■ Exercise details ■
Repeat the lines below exactly as they appear, but leave out the images.

■ Supplied entries ■
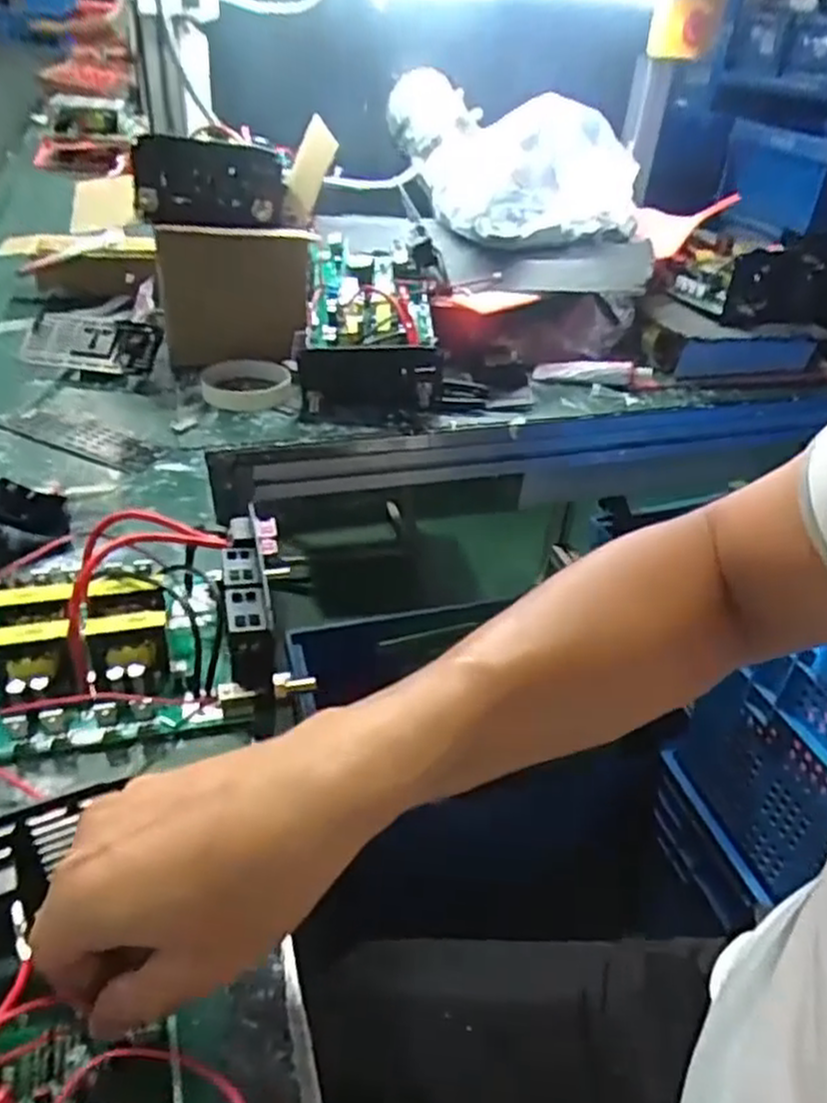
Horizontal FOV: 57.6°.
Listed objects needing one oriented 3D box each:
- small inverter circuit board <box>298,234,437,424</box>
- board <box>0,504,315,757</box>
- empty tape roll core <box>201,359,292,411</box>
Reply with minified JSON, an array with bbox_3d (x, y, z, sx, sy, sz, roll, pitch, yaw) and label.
[{"bbox_3d":[-0.049,-0.242,0.769,0.125,0.077,0.260,-1,52,-7],"label":"small inverter circuit board"},{"bbox_3d":[-0.212,0.039,0.413,0.282,0.058,0.150,-7,38,-16],"label":"board"},{"bbox_3d":[-0.159,-0.158,0.723,0.084,0.021,0.090,-4,37,-12],"label":"empty tape roll core"}]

■ Response to this task ■
Horizontal FOV: 57.6°.
Listed objects needing one oriented 3D box each:
- small inverter circuit board <box>298,234,437,424</box>
- board <box>0,504,315,757</box>
- empty tape roll core <box>201,359,292,411</box>
Reply with minified JSON, an array with bbox_3d (x, y, z, sx, sy, sz, roll, pitch, yaw) and label.
[{"bbox_3d":[-0.049,-0.242,0.769,0.125,0.077,0.260,-1,52,-7],"label":"small inverter circuit board"},{"bbox_3d":[-0.212,0.039,0.413,0.282,0.058,0.150,-7,38,-16],"label":"board"},{"bbox_3d":[-0.159,-0.158,0.723,0.084,0.021,0.090,-4,37,-12],"label":"empty tape roll core"}]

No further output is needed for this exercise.